___ Records supplied ___
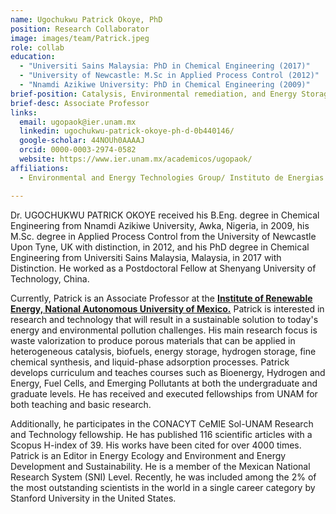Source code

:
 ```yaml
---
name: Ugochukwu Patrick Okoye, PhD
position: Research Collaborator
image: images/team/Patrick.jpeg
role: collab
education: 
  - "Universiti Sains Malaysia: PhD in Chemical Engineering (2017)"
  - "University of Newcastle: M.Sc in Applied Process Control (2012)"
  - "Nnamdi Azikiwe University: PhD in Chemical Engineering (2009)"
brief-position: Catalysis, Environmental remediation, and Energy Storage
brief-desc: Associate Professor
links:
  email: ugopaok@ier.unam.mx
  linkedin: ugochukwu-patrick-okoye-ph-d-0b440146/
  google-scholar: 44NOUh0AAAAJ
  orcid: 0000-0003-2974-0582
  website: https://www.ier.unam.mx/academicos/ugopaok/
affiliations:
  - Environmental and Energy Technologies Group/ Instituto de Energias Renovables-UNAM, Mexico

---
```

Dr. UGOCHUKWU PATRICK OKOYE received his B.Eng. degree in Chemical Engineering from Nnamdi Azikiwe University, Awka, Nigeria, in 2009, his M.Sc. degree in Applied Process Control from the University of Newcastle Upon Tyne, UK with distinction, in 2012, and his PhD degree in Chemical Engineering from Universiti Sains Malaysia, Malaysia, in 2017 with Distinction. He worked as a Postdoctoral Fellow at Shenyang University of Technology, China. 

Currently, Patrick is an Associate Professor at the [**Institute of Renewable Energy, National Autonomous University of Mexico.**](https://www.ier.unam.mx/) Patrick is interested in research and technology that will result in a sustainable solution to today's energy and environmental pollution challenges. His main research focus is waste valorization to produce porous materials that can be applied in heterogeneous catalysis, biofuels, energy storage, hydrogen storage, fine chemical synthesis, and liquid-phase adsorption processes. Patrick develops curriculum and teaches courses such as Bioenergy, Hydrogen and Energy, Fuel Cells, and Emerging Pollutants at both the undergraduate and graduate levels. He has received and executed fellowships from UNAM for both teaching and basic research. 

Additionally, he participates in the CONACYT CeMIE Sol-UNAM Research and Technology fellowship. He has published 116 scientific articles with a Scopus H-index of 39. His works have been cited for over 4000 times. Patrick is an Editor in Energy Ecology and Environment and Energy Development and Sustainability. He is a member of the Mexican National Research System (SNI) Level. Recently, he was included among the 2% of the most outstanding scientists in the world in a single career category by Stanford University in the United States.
___
Looking at the data above, show all lines where the word "Control" occurs.

  - "University of Newcastle: M.Sc in Applied Process Control (2012)"
Dr. UGOCHUKWU PATRICK OKOYE received his B.Eng. degree in Chemical Engineering from Nnamdi Azikiwe University, Awka, Nigeria, in 2009, his M.Sc. degree in Applied Process Control from the University of Newcastle Upon Tyne, UK with distinction, in 2012, and his PhD degree in Chemical Engineering from Universiti Sains Malaysia, Malaysia, in 2017 with Distinction. He worked as a Postdoctoral Fellow at Shenyang University of Technology, China. 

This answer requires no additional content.